# 提示文
小学校の校庭に古びた倉庫がポツンと建っていた。
中には体育関連のライン引き、運動会の大玉などが押し込められていた。
体育倉庫らしく、粉くさいようなカビくさいような空気が充満していた。
一方で体育倉庫らしからぬ、瓦屋根で木の床の一風変わった建物だった。

小2の頃、休み時間にその倉庫の近くからミーミーと鳴き声が聞こえた。
はたして倉庫のわきで細く小さな子猫が弱々しく鳴いていた。

どうする? 友達同士、顔を見合わせる。
なんとかしなければ消えゆく命というのは誰の目にも明らかだ。
倉庫は幸い施錠されていなかったから、ひとまず子猫を倉庫の中に隠し、授業に戻った。
しかし子猫が気になって授業どころではない。
同じ秘密を知っている友達とは何度となく目があって、やはり同じ気持ちでいるようだった。

昼休み、給食を急いで食べ、友達と倉庫に向かった。
持ってきた牛乳を前に置くと、子猫は一心不乱にピチャピチャと舐めた。
思わず友達同士、小さくガッツポーズ。

そうしたことが10日ほども続いただろうか。
いや、子供の感覚でそう記憶しているだけで、実際は3日ほどだったかもしれない。
昼休み明けの授業で、担任が静かに語り出す。
先生は知ってます、と。

あぁ、バレてしまった。
なんで? 何がアカンかった? と思ったが、もちろん先生は初日からお見通しだったことだろう。

命を助けようとするみんなの行動は褒めたいと思います。
でも、だからといって学校で猫を飼っていいとはなりません。
だいたい、いつまでそれを続ければいいのか分かる人はいますか?
続けた先はどうなるでしょう。
もし続かなかったらどうなるのでしょう。

# データ抜粋
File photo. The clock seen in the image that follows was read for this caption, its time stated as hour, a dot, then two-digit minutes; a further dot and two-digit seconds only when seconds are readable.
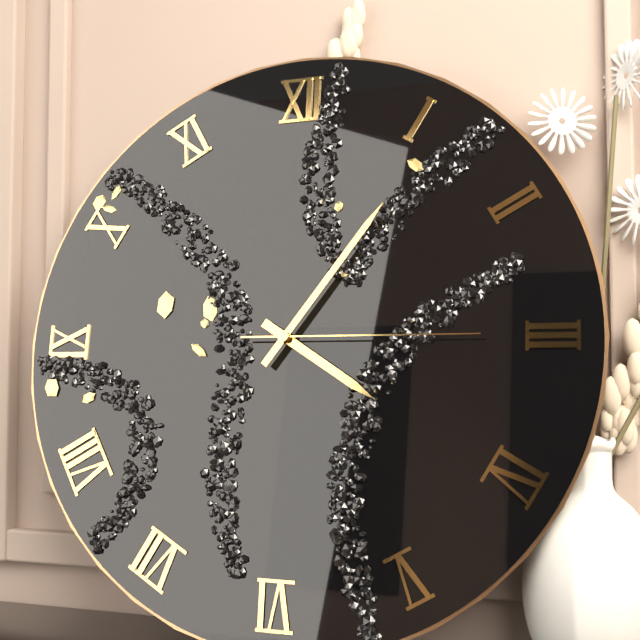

# 出題内容
子猫を倉庫にかくまった話から、「先生は知ってます、と。」を含む語句で始まり「続けた先はどうなるでしょう。」で終わる部分を、一字も変えずに引用せよ。

# 解答
先生は知ってます、と。

あぁ、バレてしまった。
なんで? 何がアカンかった? と思ったが、もちろん先生は初日からお見通しだったことだろう。

命を助けようとするみんなの行動は褒めたいと思います。
でも、だからといって学校で猫を飼っていいとはなりません。
だいたい、いつまでそれを続ければいいのか分かる人はいますか?
続けた先はどうなるでしょう。